— Task brief —
Copy out the data line by line exactly, from its start to the line bearing "Ausnahmeregelungen", inclusive.
[Recorded information Boundary: Start]
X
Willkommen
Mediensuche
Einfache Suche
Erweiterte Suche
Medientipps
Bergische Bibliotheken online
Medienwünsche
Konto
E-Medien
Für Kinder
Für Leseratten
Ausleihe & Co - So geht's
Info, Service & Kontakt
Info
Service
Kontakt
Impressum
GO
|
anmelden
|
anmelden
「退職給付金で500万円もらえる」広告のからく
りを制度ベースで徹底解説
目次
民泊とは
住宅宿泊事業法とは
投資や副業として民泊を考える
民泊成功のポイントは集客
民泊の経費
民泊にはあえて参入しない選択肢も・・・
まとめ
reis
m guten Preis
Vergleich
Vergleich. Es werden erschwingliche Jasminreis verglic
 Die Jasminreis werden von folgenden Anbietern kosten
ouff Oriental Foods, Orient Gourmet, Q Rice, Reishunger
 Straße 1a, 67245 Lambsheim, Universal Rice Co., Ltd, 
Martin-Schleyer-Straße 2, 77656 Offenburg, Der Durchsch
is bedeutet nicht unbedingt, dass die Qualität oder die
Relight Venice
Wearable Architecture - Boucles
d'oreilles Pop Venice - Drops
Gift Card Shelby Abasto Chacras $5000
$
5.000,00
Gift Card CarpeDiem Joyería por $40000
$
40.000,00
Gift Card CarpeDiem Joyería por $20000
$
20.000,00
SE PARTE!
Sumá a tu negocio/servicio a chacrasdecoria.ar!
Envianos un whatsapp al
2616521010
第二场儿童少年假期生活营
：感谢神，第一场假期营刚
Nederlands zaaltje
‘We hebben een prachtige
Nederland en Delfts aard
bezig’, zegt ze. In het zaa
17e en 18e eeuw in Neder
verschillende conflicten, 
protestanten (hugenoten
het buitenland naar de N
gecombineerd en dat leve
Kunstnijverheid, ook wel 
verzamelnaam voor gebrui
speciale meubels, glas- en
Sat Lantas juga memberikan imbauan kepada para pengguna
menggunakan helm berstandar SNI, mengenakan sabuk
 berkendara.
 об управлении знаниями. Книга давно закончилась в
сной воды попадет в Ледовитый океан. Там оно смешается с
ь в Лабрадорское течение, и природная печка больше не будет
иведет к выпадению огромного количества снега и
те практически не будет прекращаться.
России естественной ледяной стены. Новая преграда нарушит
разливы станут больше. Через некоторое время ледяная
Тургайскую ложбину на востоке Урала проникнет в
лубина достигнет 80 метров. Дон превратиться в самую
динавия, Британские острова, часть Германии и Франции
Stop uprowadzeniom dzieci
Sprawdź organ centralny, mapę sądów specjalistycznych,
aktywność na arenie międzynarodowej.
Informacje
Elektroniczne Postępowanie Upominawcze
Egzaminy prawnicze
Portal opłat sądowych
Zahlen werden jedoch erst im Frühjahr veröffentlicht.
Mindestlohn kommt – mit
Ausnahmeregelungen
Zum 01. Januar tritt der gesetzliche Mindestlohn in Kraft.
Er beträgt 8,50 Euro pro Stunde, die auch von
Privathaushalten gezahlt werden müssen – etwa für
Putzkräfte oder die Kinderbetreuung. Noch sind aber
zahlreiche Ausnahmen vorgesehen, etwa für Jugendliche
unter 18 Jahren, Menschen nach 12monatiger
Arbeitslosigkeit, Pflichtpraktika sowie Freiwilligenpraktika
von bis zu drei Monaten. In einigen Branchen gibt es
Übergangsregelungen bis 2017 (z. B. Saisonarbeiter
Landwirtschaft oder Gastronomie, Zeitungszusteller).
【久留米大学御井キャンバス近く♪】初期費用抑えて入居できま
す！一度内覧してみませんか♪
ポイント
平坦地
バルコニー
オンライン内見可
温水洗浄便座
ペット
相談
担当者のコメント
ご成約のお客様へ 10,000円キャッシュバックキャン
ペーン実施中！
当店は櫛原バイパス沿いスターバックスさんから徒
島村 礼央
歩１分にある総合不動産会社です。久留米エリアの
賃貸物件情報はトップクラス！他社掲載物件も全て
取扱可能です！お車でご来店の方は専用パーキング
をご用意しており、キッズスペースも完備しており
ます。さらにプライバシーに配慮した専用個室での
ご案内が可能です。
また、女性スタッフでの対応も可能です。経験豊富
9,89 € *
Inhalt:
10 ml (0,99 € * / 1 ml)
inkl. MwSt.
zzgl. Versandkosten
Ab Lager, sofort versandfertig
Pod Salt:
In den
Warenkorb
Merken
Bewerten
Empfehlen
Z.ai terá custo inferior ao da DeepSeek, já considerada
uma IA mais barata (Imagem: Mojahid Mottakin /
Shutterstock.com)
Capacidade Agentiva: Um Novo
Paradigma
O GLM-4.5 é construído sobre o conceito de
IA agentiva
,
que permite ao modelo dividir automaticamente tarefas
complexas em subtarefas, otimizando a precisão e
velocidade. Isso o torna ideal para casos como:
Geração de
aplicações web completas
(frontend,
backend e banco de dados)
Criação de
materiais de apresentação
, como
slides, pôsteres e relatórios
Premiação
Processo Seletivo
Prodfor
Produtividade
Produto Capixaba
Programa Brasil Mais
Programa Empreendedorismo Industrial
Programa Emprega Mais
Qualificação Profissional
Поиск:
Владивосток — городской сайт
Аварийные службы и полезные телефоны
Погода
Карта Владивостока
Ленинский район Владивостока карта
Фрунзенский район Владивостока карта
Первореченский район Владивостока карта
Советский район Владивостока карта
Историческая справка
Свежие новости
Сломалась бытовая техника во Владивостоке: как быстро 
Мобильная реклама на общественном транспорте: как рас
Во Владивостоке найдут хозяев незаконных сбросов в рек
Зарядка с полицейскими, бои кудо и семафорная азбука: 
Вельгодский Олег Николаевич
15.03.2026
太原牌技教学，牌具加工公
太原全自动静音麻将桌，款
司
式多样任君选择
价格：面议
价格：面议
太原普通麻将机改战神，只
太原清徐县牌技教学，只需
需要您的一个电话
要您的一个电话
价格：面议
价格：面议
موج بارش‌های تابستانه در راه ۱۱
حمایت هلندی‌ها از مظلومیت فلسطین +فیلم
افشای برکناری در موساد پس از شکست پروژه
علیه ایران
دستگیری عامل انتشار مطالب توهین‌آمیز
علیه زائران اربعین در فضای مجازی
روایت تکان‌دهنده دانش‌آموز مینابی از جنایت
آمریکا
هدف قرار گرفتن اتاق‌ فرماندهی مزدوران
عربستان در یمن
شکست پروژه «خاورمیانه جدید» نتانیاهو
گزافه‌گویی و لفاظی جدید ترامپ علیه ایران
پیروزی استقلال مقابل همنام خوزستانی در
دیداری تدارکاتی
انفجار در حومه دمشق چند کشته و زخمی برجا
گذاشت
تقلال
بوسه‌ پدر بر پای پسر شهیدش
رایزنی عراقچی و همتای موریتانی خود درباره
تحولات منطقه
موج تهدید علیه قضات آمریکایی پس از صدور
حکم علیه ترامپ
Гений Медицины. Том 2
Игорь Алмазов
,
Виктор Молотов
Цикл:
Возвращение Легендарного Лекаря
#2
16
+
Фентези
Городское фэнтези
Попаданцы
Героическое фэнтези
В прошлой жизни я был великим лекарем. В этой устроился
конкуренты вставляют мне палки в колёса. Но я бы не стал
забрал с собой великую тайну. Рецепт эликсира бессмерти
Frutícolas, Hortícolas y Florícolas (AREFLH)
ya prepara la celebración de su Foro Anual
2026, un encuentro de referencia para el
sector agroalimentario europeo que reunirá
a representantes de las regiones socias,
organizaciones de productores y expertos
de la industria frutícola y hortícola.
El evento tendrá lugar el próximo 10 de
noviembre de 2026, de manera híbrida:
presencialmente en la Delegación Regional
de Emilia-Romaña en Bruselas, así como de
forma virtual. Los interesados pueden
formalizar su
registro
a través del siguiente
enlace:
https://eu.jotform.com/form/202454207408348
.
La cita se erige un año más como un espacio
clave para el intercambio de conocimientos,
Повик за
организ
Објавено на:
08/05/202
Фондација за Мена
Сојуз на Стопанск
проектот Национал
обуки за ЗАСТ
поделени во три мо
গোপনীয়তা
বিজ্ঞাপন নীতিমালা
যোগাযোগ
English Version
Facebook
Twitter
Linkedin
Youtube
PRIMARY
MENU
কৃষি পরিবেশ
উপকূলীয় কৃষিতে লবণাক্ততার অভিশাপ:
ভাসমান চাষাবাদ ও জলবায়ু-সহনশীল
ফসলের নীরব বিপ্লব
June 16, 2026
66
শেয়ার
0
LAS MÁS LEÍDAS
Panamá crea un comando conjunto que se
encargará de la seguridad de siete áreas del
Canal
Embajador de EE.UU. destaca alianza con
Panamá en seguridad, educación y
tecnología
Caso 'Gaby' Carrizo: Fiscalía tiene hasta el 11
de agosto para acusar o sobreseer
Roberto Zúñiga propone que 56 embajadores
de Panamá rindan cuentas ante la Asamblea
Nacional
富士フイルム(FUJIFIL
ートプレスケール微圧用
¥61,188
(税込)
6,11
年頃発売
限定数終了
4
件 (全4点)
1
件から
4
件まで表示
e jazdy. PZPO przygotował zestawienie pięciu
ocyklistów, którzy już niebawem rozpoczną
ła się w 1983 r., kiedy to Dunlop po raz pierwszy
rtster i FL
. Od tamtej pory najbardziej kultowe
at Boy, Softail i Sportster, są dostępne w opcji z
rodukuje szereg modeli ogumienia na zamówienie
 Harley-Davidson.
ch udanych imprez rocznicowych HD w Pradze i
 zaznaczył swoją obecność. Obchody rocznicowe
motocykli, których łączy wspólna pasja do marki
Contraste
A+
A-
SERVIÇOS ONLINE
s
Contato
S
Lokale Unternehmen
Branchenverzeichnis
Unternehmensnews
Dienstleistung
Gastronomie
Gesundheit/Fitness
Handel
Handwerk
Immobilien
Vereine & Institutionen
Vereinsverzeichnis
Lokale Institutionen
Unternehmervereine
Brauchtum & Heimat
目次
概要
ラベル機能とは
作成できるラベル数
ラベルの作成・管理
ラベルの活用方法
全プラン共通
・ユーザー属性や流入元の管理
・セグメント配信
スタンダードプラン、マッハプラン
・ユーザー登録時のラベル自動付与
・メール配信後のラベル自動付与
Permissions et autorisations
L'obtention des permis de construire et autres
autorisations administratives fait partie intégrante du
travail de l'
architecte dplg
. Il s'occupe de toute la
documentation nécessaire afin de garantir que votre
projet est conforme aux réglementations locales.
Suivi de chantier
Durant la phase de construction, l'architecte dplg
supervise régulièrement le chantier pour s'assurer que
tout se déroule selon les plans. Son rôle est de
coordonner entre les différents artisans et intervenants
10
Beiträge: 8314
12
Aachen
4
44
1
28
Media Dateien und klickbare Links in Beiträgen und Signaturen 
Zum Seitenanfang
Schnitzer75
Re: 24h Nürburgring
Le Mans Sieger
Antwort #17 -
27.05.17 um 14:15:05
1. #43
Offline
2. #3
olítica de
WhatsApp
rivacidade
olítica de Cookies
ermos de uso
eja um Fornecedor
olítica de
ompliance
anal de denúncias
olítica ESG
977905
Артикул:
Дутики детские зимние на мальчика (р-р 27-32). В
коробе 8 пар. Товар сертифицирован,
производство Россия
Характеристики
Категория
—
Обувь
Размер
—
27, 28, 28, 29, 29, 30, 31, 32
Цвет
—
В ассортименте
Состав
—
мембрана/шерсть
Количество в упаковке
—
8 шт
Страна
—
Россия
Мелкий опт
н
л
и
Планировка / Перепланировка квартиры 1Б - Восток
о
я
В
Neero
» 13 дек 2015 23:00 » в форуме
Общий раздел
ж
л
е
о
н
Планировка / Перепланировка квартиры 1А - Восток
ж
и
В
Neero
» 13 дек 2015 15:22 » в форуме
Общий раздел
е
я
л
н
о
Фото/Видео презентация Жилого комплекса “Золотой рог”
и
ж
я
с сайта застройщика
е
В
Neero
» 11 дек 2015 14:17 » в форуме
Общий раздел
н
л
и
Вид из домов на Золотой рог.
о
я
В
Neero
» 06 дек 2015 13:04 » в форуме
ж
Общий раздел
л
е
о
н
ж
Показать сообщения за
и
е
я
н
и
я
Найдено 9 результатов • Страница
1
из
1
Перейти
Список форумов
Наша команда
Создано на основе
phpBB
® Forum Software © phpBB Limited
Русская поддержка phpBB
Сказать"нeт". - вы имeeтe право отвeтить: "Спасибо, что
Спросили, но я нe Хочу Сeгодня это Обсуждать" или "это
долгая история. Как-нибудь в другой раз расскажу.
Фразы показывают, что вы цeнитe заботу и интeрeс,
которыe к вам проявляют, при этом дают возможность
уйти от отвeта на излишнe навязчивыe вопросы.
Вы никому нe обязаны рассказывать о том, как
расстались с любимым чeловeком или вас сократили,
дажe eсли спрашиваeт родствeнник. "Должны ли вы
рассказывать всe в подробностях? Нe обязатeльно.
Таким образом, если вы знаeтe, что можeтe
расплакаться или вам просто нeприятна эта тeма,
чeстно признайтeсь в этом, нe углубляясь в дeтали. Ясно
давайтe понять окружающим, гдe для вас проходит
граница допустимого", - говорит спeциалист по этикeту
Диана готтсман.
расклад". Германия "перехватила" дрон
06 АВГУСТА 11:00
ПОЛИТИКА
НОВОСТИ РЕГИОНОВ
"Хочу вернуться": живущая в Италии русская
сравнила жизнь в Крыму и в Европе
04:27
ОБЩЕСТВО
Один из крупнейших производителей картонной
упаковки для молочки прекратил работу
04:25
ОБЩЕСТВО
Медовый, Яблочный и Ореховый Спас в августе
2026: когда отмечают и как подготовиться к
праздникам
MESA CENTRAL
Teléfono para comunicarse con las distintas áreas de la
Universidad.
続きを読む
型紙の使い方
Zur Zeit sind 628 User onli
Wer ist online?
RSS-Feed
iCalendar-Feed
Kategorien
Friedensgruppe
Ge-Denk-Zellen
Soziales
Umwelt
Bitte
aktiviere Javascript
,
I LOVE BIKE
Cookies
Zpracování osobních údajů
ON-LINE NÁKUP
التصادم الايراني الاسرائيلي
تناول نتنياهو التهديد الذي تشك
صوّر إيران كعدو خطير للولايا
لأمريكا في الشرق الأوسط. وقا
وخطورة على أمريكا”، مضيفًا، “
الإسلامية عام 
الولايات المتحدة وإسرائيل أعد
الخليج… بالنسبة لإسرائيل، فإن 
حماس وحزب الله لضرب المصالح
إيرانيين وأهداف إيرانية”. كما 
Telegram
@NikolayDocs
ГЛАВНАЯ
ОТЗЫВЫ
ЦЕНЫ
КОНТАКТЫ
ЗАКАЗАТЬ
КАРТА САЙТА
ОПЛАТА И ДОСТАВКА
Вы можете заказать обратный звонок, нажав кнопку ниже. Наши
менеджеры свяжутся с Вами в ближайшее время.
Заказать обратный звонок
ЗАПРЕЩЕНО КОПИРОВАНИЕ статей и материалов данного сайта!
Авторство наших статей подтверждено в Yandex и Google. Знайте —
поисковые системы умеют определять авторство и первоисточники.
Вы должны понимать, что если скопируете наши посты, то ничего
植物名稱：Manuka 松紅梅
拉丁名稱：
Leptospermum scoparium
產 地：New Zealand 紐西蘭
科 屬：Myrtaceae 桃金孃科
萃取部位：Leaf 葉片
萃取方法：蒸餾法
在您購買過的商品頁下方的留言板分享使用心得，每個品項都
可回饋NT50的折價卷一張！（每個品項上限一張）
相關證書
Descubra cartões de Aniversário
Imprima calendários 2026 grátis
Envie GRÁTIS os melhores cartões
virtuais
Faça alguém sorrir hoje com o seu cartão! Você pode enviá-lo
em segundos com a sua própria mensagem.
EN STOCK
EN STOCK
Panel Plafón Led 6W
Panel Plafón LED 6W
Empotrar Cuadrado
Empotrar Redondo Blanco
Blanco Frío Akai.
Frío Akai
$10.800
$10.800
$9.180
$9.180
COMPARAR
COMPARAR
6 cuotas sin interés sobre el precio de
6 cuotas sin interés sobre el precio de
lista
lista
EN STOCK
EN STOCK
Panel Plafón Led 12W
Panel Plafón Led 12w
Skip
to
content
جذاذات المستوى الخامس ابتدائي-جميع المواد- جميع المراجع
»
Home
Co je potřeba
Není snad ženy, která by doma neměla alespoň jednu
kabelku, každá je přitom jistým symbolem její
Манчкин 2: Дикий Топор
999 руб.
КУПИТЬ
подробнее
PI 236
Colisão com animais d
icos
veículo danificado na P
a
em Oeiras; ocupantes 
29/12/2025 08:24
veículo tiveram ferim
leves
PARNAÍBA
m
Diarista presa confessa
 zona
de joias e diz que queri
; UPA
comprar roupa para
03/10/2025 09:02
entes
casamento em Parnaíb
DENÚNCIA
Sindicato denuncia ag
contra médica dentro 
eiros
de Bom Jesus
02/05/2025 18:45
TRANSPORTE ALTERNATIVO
[Recorded information Boundary: End]
— Task response —
X
Willkommen
Mediensuche
Einfache Suche
Erweiterte Suche
Medientipps
Bergische Bibliotheken online
Medienwünsche
Konto
E-Medien
Für Kinder
Für Leseratten
Ausleihe & Co - So geht's
Info, Service & Kontakt
Info
Service
Kontakt
Impressum
GO
|
anmelden
|
anmelden
「退職給付金で500万円もらえる」広告のからく
りを制度ベースで徹底解説
目次
民泊とは
住宅宿泊事業法とは
投資や副業として民泊を考える
民泊成功のポイントは集客
民泊の経費
民泊にはあえて参入しない選択肢も・・・
まとめ
reis
m guten Preis
Vergleich
Vergleich. Es werden erschwingliche Jasminreis verglic
 Die Jasminreis werden von folgenden Anbietern kosten
ouff Oriental Foods, Orient Gourmet, Q Rice, Reishunger
 Straße 1a, 67245 Lambsheim, Universal Rice Co., Ltd, 
Martin-Schleyer-Straße 2, 77656 Offenburg, Der Durchsch
is bedeutet nicht unbedingt, dass die Qualität oder die
Relight Venice
Wearable Architecture - Boucles
d'oreilles Pop Venice - Drops
Gift Card Shelby Abasto Chacras $5000
$
5.000,00
Gift Card CarpeDiem Joyería por $40000
$
40.000,00
Gift Card CarpeDiem Joyería por $20000
$
20.000,00
SE PARTE!
Sumá a tu negocio/servicio a chacrasdecoria.ar!
Envianos un whatsapp al
2616521010
第二场儿童少年假期生活营
：感谢神，第一场假期营刚
Nederlands zaaltje
‘We hebben een prachtige
Nederland en Delfts aard
bezig’, zegt ze. In het zaa
17e en 18e eeuw in Neder
verschillende conflicten, 
protestanten (hugenoten
het buitenland naar de N
gecombineerd en dat leve
Kunstnijverheid, ook wel 
verzamelnaam voor gebrui
speciale meubels, glas- en
Sat Lantas juga memberikan imbauan kepada para pengguna
menggunakan helm berstandar SNI, mengenakan sabuk
 berkendara.
 об управлении знаниями. Книга давно закончилась в
сной воды попадет в Ледовитый океан. Там оно смешается с
ь в Лабрадорское течение, и природная печка больше не будет
иведет к выпадению огромного количества снега и
те практически не будет прекращаться.
России естественной ледяной стены. Новая преграда нарушит
разливы станут больше. Через некоторое время ледяная
Тургайскую ложбину на востоке Урала проникнет в
лубина достигнет 80 метров. Дон превратиться в самую
динавия, Британские острова, часть Германии и Франции
Stop uprowadzeniom dzieci
Sprawdź organ centralny, mapę sądów specjalistycznych,
aktywność na arenie międzynarodowej.
Informacje
Elektroniczne Postępowanie Upominawcze
Egzaminy prawnicze
Portal opłat sądowych
Zahlen werden jedoch erst im Frühjahr veröffentlicht.
Mindestlohn kommt – mit
Ausnahmeregelungen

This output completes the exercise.